Once, as an adolescent, I stood in a grand, turn-of-the-century, high-ceilinged foyer, with an elaborate staircase behind me, a staircase with a black iron banister in the shape of vines, and the walls were a warm yellow-gold, and I inserted my key into a little brass mailbox and out fell a brown letter, and the sight of the hand (that beautiful term we use for handwriting) caused me to physically stagger, and then swoon, sway; just to receive it, unopened, unread, just to stand there and see it and hold it in my hands! Only now, thirty years later, do I understand what a miracle that moment was, that I was its destination and it had arrived. If I die tonight, that moment is blessed and without regret; very rarely in life are prayers thus answered. That this scene repeated itself several times in my life leaves me speechless.

*

I offer my dinner guest, after dinner, the choice between regular and decaf coffee, when in fact I don't have any decaf in the house.

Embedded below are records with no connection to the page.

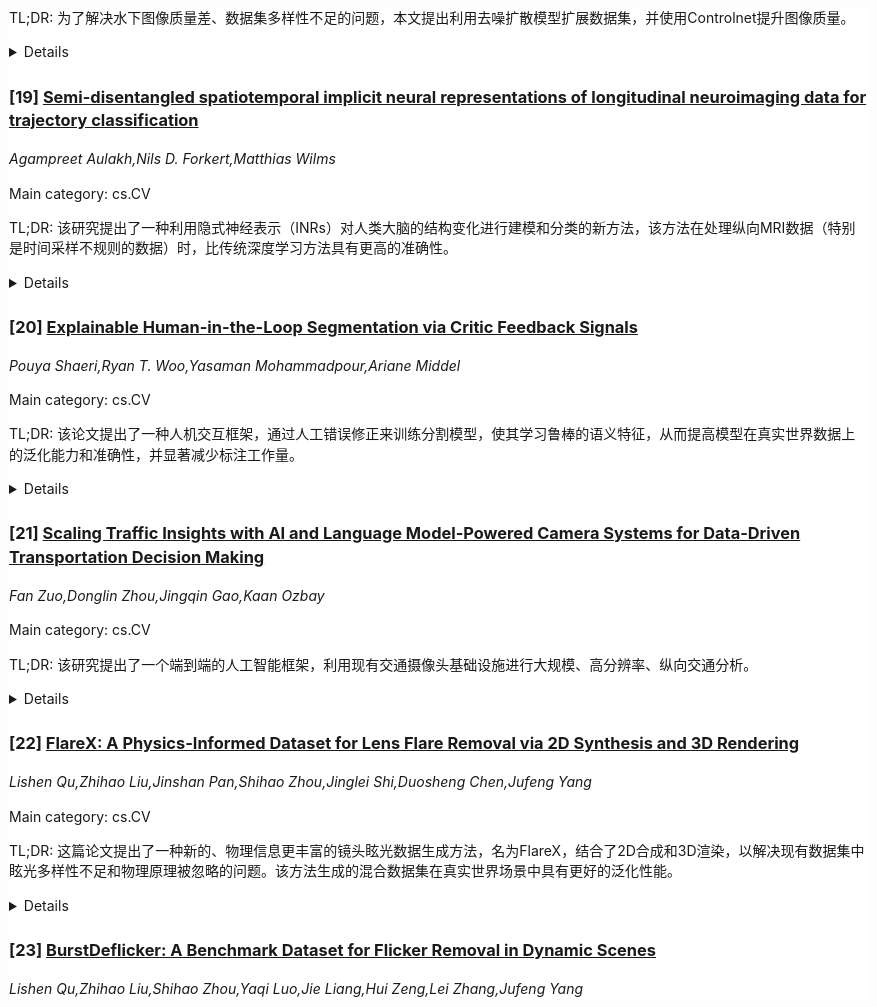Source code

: TL;DR: 为了解决水下图像质量差、数据集多样性不足的问题，本文提出利用去噪扩散模型扩展数据集，并使用Controlnet提升图像质量。


<details><summary>Details</summary></details>


### [19] [Semi-disentangled spatiotemporal implicit neural representations of longitudinal neuroimaging data for trajectory classification](https://arxiv.org/abs/2510.09936)
*Agampreet Aulakh,Nils D. Forkert,Matthias Wilms*

Main category: cs.CV

TL;DR: 该研究提出了一种利用隐式神经表示（INRs）对人类大脑的结构变化进行建模和分类的新方法，该方法在处理纵向MRI数据（特别是时间采样不规则的数据）时，比传统深度学习方法具有更高的准确性。


<details><summary>Details</summary></details>


### [20] [Explainable Human-in-the-Loop Segmentation via Critic Feedback Signals](https://arxiv.org/abs/2510.09945)
*Pouya Shaeri,Ryan T. Woo,Yasaman Mohammadpour,Ariane Middel*

Main category: cs.CV

TL;DR: 该论文提出了一种人机交互框架，通过人工错误修正来训练分割模型，使其学习鲁棒的语义特征，从而提高模型在真实世界数据上的泛化能力和准确性，并显著减少标注工作量。


<details><summary>Details</summary></details>


### [21] [Scaling Traffic Insights with AI and Language Model-Powered Camera Systems for Data-Driven Transportation Decision Making](https://arxiv.org/abs/2510.09981)
*Fan Zuo,Donglin Zhou,Jingqin Gao,Kaan Ozbay*

Main category: cs.CV

TL;DR: 该研究提出了一个端到端的人工智能框架，利用现有交通摄像头基础设施进行大规模、高分辨率、纵向交通分析。


<details><summary>Details</summary></details>


### [22] [FlareX: A Physics-Informed Dataset for Lens Flare Removal via 2D Synthesis and 3D Rendering](https://arxiv.org/abs/2510.09995)
*Lishen Qu,Zhihao Liu,Jinshan Pan,Shihao Zhou,Jinglei Shi,Duosheng Chen,Jufeng Yang*

Main category: cs.CV

TL;DR: 这篇论文提出了一种新的、物理信息更丰富的镜头眩光数据生成方法，名为FlareX，结合了2D合成和3D渲染，以解决现有数据集中眩光多样性不足和物理原理被忽略的问题。该方法生成的混合数据集在真实世界场景中具有更好的泛化性能。


<details><summary>Details</summary></details>


### [23] [BurstDeflicker: A Benchmark Dataset for Flicker Removal in Dynamic Scenes](https://arxiv.org/abs/2510.09996)
*Lishen Qu,Zhihao Liu,Shihao Zhou,Yaqi Luo,Jie Liang,Hui Zeng,Lei Zhang,Jufeng Yang*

I am so sincere in my effort to be a good host that I lie; I think this probably happens all the time in poetry.

*

"Two tasks at the beginning of your life: to narrow your orbit more and more, and ever and again to check whether you are not in hiding somewhere outside your orbit." Franz Kafka. 

*

WHY ALL OUR LITERARY PURSUITS ARE USELESS

Eighty-five percent of all existing species are beetles and various forms of insects. 

*

WHY THERE MAY BE HOPE

One of the greatest stories ever written is the story of a man who wakes to find himself transformed into a giant beetle.

*

SHORT LECTURE ON SHAKESPEARE

They say there are no known facts about Shakespeare, because if it were his pen name, as many believe, then whom that bed was willed to is a moot point. Yet there is one hard cold clear fact about him, a fact that freezes the mind that dares to contemplate it: in the beginning William Shakespeare was a baby, and knew absolutely nothing. He couldn't even speak.

*

SHORT LECTURE IN THE FORM OF A COURSE DESCRIPTION

My idea for a class is you just sit in the classroom and read aloud until everyone is smiling, and then you look around, and if someone is not smiling you ask them why, and then you keep reading--it may take many different books--until they start smiling, too.

*

SHORT LECTURE ON YOUR OWN HAPPINESS

You know how to write poetry, it is all you need to be happy, but you will not be happy, you will be miserable, thinking you need so many other things, and in years and years of misery you have only one thing, as poets, to look forward to, the day you will not want what you haven't got, the thing you have got is poetry, let nothing cheat, steal, or deflect you from it, even poetry itself. Why are you sitting there? You should have fled before I finished the first sentence.